Smaller start-ups are more common in the quantitative fund management arena than in other areas, and many successful modern day funds began with less than $100k in capital. But attracting seed capital and hanging on to it has become harder than ever. This article covers the basics that you’ll need to put in place to ensure that a small startup quant fund is able attract capital investment…
As investor interest diminished following the credit crunch, demand for many of the investment vehicles offered by quantitative hedge funds also fell. Where fund managers before had dictated the terms, often providing little transparency and with conditions not necessarily favorable to the investor, the balance of power has now shifted firmly towards the investor.
Although managers across the whole gamut of strategies were affected by this regime change, few have suffered more than those offering quantitative trading strategies such as statistical arbitrage and high frequency market making, with practitioners of these approaches having been widely held accountable for many of the recent market inefficiencies and declines.
With a dearth of investors and a relatively low level of participation in the current bull market, the environment has become more challenging than ever for those seeking to raise seed capital for new funds, or retain institutional capital in established investment partnerships.
Quantitative fund managers must now be more explicit than ever when explaining their strategies, their source of alpha, their back-office processes, risk management, and differentiation from competitors. As well as returns, the intelligent investors and high net worth individuals that quantitative approaches attract will tend to be equally concerned with volatility, market liquidity, prime brokerage, and general transparency of a fund’s operation.
To help you stay competitive when raising capital for your quantitative hedge fun, we’ve assembled the following list of essentials – if you’ve got these bases covered then prospective investors will be able to understand the unique edge that you are able to offer.
- Explain how your performance and returns will be replicated into the future, including how they can be scaled with greater assets under management. Because investors will be reluctant to commit based on short term track records, if you don’t have several years of solid returns under your belt you should be prepare to explain precisely how you will ensure consistent performance through a full market cycle. You’ll need detailed quantitative data to show how your strategy navigates corrections and bear markets, and continues to generate alpha throughout periods of unique volatility and economic duress. Given the fraught market conditions of the last decade, this will be one of the main concerns that informed investors will have.

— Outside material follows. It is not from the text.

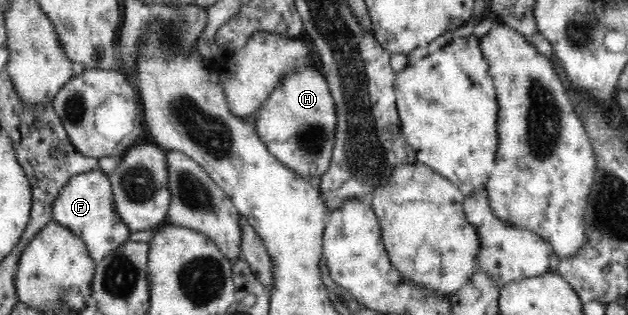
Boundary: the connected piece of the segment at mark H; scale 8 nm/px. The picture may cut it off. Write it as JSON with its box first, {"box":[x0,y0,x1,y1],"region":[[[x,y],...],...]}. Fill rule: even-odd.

- Be prepared to demonstrate the effectiveness of your strategy with a full range of industry metrics. Investors in quantitative funds are more sophisticated than ever, and you will be expected to provide all the measures they need to effectively judge your performance. You’ll need Sharpe and Sortino ratios, volatility of returns and maximum drawdowns at your fingertips. For many “fund-of-fund” arrangements, these objective measures tend to be more critical than subjective ones, and if you’re not able to provide the data when it is requested you simply won’t get due consideration.
- Limit counterparty risk. With so many financial institutions finding themselves on the ropes in recent years, you need to ensure that you have several prime brokers and custodial banks in place. Many investors will now insist upon selecting both prime brokerage and custody providers themselves as a way to mitigate these risks, and it is important that your fund has the flexibility to accommodate these requirements.
- Ensure that you are operationally equipped to offer separately managed account structures. This option is growing in popularity, and investors will want to see evidence that a separately managed account will perform in tandem with your core strategy. Demand for separate accounts is growing, especially amongst institutional investors.
Over the coming years, as regulation increases and more advanced and efficient algorithms exhaust alpha sources in electronic markets internationally, raising capital for a quantitative fund is only going to get harder.
Following these simple guidelines should help you to raise and retain quantitative hedge fund capital successfully.